Bitcoin and Ethereum Market Overview
Bitcoin experienced a weekend slump, dipping to around $107,500 but managed to recover to approximately $109,000 by Monday morning, based on data from Coingecko.
Following this, a report from Coinshares highlighted that despite a controlled influx of cryptocurrency investments at institutions, which exceeded $4.37 billion in August, Bitcoin’s performance was somewhat mixed.
Ethereum, for instance, saw a drop of 1.5% in its daily value, settling at about $4,406. This came amidst a wider cryptocurrency decline of 4.3% over the week. However, Coinshares indicated that Ethereum was still leading in inflows via digital asset investment products like ETFs and ETPs.
The cryptocurrency market overall attracted around $2.48 billion in weekly inflows, with Ethereum contributing a substantial 57.26%—about $1.42 billion—while Bitcoin only saw approximately $748 million.
When looking at the monthly picture, Ethereum’s dominance is clear, with inflows around $3.96 billion compared to Bitcoin’s mere $303 million.
As Coinshares’ research director James Butterfill put it, “Ethereum continues to overshadow Bitcoin in terms of institutional interest.”
Despite the advantages Ethereum has gained in institutional inflows, Bitcoin is still facing challenges. It had a 2% drop over the week while Ethereum saw a decline of 4.3%. As a result, Bitcoin’s market dominance remained relatively stable, hovering around 58%, especially as other altcoins like Filecoin, Polygon, and Mantle continued to secure profits.
The notion of Bitcoin dominance refers to its market capitalization ratio compared to the rest of the cryptocurrency sector, which is often viewed as a barometer for altcoins’ strength.
Market predictions regarding Bitcoin’s dominance appear uncertain, with expectations for it to either rise to 63% or potentially fall to 53%. Recently, there seemed to be a 60% chance of Bitcoin regaining its strength, but a 52% likelihood exists for it to hit new lows.
According to Coinshares, the US was a major player in cryptocurrency inflows last week, attracting $22.9 billion.

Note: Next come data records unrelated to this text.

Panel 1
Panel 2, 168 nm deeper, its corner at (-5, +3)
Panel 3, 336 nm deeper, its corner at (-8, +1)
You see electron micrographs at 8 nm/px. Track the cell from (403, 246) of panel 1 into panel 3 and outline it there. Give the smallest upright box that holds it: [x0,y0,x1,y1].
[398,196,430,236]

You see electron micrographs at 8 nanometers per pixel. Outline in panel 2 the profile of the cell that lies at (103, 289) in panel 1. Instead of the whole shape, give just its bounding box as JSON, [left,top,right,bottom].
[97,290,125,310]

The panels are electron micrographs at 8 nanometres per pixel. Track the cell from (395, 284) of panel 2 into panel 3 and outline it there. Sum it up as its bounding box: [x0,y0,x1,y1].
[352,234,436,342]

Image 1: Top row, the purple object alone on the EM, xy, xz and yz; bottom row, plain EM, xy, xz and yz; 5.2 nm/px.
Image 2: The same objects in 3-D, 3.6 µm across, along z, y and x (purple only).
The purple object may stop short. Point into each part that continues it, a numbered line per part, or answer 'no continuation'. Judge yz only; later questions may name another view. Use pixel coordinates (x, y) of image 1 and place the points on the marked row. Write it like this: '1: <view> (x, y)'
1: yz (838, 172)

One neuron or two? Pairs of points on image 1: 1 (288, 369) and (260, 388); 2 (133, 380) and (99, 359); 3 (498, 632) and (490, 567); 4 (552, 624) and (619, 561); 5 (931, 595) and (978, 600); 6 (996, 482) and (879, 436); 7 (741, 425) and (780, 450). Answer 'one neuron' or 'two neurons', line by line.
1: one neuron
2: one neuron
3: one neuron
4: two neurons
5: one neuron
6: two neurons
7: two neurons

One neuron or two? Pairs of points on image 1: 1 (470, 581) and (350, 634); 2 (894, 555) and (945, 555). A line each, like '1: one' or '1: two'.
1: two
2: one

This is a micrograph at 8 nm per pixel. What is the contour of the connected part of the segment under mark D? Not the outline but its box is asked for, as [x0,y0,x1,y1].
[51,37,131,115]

Other regions like Switzerland, Germany, and Canada also showed positive trends, with inflows of $109.4 million, $69.9 million, and $41.1 million, respectively.
On a less favorable note, crypto liquidation surpassed $500 million following a notable drop—Bitcoin fell by 4%, Ethereum by 6%, and XRP by 6%. Butterfill remarked that the recent outflow seemed to stem more from profit-taking rather than concerns about the overall trends in asset classes.